— begin Entries provided —

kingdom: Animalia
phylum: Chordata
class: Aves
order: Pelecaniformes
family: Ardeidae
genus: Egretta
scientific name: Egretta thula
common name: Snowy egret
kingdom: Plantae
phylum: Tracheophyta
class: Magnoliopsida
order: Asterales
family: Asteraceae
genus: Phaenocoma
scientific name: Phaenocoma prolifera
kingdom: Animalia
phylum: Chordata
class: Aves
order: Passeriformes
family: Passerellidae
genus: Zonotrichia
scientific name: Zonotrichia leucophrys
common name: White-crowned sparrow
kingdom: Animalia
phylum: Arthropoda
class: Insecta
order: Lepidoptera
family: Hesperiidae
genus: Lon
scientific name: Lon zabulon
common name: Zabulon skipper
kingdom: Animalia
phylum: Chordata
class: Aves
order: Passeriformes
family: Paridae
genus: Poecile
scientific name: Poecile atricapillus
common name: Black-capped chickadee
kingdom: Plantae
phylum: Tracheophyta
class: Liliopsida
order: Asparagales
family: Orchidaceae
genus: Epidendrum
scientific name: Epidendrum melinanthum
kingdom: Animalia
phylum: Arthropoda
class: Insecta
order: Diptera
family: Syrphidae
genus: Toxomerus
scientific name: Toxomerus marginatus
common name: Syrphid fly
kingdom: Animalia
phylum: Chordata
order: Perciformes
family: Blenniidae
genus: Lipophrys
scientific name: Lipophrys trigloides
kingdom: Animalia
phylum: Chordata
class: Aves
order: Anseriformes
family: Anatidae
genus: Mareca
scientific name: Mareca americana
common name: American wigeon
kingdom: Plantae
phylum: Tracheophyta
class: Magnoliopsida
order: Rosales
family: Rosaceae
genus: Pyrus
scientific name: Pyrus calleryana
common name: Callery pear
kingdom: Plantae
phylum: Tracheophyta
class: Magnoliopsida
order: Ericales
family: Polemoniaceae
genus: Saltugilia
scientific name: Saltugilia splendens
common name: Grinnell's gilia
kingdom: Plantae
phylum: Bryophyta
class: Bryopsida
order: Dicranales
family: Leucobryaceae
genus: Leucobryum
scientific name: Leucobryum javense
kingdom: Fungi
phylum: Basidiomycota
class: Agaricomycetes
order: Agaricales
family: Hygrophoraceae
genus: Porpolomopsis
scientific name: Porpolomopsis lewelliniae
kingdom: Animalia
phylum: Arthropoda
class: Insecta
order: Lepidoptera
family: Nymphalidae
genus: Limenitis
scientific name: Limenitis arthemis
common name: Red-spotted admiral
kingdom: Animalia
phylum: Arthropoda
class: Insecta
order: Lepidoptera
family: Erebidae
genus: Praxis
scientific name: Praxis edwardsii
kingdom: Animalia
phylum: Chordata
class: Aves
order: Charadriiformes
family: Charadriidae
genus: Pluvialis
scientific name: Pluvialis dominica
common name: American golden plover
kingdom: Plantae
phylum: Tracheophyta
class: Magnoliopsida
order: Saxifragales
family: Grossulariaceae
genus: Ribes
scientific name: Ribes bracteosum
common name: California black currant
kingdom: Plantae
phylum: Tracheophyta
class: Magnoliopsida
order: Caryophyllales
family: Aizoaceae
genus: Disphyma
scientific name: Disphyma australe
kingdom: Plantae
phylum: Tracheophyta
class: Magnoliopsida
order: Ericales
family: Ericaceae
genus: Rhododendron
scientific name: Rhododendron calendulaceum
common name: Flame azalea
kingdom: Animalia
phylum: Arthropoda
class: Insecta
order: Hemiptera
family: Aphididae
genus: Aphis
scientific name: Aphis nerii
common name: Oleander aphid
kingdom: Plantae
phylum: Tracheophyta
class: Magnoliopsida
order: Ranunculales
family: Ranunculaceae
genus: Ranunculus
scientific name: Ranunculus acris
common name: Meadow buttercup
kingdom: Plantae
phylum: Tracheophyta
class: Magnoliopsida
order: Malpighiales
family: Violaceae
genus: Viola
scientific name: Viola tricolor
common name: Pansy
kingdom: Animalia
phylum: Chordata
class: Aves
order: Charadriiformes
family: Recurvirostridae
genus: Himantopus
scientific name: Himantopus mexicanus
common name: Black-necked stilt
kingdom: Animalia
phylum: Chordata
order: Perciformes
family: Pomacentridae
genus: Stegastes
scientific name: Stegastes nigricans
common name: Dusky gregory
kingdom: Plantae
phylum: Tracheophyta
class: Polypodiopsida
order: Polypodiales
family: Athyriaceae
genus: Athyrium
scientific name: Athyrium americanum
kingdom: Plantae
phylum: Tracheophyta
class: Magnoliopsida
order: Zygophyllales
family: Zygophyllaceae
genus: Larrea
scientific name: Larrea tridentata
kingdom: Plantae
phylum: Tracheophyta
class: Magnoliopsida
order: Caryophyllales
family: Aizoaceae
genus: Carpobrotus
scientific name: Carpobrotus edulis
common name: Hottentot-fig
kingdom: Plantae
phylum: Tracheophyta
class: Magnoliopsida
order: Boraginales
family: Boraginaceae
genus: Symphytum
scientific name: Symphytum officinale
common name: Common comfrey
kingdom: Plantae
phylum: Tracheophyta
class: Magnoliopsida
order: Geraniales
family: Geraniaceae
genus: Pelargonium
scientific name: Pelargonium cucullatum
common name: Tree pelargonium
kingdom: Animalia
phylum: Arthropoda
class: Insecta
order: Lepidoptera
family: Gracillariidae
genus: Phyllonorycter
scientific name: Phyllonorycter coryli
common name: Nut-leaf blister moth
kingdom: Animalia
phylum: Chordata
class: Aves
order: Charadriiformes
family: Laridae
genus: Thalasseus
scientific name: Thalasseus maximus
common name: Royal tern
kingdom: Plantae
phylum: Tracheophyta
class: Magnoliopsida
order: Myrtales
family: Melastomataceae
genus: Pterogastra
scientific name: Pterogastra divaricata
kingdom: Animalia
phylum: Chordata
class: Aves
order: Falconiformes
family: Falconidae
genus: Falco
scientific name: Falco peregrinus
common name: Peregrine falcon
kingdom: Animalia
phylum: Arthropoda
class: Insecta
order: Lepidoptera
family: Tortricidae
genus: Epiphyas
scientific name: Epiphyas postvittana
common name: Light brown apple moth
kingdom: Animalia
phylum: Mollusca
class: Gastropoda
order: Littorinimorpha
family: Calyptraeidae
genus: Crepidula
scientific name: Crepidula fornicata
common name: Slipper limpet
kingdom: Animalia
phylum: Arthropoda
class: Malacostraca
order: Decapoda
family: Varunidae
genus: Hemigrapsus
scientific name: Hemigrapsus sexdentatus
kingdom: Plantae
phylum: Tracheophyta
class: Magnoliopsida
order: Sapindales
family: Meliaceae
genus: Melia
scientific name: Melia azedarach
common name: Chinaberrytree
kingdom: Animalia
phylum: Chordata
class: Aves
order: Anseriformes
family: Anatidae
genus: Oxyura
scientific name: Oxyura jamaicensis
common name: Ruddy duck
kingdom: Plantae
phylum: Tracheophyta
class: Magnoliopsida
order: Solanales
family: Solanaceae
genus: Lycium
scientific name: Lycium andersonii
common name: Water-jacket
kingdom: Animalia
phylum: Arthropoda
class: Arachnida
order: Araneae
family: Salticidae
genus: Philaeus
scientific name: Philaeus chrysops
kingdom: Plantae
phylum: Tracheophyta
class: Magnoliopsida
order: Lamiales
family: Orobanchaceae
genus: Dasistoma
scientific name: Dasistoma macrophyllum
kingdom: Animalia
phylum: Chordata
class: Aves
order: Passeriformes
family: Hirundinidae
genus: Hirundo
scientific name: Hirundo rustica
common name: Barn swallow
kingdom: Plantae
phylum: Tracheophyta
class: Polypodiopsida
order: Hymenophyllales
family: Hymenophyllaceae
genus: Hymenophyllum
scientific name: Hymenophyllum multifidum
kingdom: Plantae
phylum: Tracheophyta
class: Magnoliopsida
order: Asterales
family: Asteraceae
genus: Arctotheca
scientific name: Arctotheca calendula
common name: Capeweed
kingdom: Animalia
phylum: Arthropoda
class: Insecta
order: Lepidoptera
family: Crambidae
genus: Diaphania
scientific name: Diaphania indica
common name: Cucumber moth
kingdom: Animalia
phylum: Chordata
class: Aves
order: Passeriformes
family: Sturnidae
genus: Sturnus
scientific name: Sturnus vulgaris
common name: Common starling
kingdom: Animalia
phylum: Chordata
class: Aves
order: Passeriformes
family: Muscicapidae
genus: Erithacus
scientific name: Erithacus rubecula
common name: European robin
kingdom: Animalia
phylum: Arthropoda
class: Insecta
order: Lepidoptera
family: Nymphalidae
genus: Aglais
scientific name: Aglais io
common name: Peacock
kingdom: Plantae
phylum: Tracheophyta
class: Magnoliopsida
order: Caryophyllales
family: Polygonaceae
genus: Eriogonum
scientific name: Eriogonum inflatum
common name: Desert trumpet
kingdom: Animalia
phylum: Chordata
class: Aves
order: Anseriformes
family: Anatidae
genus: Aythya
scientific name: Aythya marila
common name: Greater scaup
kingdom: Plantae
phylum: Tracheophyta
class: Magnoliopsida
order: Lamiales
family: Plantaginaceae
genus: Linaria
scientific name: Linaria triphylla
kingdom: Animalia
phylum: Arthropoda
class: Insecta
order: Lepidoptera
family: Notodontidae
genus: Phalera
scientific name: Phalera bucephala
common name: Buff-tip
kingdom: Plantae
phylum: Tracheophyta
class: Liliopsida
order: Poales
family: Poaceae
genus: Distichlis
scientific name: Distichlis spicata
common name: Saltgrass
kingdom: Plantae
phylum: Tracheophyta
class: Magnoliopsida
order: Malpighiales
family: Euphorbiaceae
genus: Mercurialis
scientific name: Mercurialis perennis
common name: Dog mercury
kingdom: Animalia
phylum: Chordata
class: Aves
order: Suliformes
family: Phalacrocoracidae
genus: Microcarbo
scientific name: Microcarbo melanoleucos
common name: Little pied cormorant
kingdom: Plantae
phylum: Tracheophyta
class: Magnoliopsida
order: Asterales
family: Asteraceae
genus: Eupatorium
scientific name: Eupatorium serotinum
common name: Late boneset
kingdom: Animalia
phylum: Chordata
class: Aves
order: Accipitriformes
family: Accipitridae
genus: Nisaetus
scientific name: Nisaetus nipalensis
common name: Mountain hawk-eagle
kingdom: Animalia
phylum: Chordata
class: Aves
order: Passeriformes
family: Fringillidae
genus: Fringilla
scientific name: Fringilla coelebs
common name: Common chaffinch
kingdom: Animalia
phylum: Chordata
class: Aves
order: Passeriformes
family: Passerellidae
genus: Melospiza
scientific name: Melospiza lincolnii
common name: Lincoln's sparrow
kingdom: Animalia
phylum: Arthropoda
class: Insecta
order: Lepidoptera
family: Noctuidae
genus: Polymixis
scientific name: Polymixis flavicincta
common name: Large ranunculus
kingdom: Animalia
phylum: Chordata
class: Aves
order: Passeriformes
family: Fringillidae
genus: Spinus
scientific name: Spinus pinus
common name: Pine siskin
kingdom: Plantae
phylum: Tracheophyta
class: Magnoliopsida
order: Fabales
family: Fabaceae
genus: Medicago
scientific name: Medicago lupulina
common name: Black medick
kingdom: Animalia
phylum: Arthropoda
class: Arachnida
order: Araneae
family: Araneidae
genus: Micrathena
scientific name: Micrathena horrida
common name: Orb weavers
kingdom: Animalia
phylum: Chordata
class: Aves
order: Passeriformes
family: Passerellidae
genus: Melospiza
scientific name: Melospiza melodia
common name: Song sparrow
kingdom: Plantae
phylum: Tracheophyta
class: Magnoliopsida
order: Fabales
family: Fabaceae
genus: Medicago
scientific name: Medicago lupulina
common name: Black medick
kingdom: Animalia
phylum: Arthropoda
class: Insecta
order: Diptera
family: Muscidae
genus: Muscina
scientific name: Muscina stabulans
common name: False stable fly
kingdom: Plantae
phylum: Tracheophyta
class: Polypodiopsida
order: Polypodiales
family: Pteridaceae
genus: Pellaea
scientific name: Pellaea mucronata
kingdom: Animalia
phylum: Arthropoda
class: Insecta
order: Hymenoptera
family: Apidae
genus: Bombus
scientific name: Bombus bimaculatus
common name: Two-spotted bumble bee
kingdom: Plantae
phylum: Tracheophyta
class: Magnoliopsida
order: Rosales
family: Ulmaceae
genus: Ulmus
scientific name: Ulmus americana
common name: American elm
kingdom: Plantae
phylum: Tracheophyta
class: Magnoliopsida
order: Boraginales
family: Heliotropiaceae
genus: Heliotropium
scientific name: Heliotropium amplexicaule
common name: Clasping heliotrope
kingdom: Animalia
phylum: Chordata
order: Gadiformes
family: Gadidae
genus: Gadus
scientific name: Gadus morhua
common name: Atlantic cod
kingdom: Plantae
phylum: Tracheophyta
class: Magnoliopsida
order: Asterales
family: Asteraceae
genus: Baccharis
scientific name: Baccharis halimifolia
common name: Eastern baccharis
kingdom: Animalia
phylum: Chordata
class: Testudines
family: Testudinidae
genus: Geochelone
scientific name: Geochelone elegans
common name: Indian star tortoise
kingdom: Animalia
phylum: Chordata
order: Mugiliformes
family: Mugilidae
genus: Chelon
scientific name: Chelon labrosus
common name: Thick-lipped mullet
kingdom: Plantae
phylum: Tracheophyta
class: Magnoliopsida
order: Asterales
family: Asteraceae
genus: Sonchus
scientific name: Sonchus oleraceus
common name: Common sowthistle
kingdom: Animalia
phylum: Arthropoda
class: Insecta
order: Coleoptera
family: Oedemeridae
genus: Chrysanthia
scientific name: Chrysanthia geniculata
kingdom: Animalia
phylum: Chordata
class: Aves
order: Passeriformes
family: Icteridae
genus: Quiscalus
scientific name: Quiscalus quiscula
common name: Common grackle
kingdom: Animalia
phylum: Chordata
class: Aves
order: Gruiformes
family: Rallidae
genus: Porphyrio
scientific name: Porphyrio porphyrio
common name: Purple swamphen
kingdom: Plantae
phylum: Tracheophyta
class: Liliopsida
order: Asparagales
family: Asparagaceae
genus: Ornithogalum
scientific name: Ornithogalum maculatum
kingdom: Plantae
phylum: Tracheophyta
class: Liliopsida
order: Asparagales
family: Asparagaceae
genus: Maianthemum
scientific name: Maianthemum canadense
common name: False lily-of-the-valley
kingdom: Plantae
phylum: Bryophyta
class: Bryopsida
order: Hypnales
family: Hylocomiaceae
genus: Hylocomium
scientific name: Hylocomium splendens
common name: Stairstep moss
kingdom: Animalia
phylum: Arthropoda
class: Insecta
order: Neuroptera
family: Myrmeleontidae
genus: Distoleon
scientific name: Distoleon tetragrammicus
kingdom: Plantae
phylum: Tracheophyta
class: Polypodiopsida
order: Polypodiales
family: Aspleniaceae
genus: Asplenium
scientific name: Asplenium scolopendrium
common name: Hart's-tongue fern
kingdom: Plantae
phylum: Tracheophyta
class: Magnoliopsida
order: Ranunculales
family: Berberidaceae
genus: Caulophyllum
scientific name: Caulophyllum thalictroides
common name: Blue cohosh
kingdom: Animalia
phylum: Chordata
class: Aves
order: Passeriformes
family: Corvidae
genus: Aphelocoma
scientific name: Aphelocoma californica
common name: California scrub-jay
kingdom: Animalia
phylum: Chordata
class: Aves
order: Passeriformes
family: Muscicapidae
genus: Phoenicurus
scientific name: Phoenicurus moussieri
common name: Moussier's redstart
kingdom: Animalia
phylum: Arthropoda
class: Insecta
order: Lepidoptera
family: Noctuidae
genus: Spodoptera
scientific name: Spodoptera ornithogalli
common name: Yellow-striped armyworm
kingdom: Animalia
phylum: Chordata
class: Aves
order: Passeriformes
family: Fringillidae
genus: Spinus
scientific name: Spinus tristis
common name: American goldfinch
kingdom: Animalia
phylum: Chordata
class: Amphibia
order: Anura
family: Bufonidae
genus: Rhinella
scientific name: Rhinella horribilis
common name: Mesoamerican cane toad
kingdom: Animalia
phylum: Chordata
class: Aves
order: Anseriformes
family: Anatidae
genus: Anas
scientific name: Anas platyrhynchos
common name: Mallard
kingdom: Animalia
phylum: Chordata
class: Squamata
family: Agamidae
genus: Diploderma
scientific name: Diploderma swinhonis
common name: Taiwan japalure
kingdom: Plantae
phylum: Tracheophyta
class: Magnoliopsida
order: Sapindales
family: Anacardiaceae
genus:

— end Entries provided —

Task description: Copy out the stretch of the records from the line containing "genus: Chelon" through the line containing "scientific name: Quiscalus quiscula", switching each "scientific name" to "binomial name" and keeping everything else unchanged.

Result for this exercise:
genus: Chelon
binomial name: Chelon labrosus
common name: Thick-lipped mullet
kingdom: Plantae
phylum: Tracheophyta
class: Magnoliopsida
order: Asterales
family: Asteraceae
genus: Sonchus
binomial name: Sonchus oleraceus
common name: Common sowthistle
kingdom: Animalia
phylum: Arthropoda
class: Insecta
order: Coleoptera
family: Oedemeridae
genus: Chrysanthia
binomial name: Chrysanthia geniculata
kingdom: Animalia
phylum: Chordata
class: Aves
order: Passeriformes
family: Icteridae
genus: Quiscalus
binomial name: Quiscalus quiscula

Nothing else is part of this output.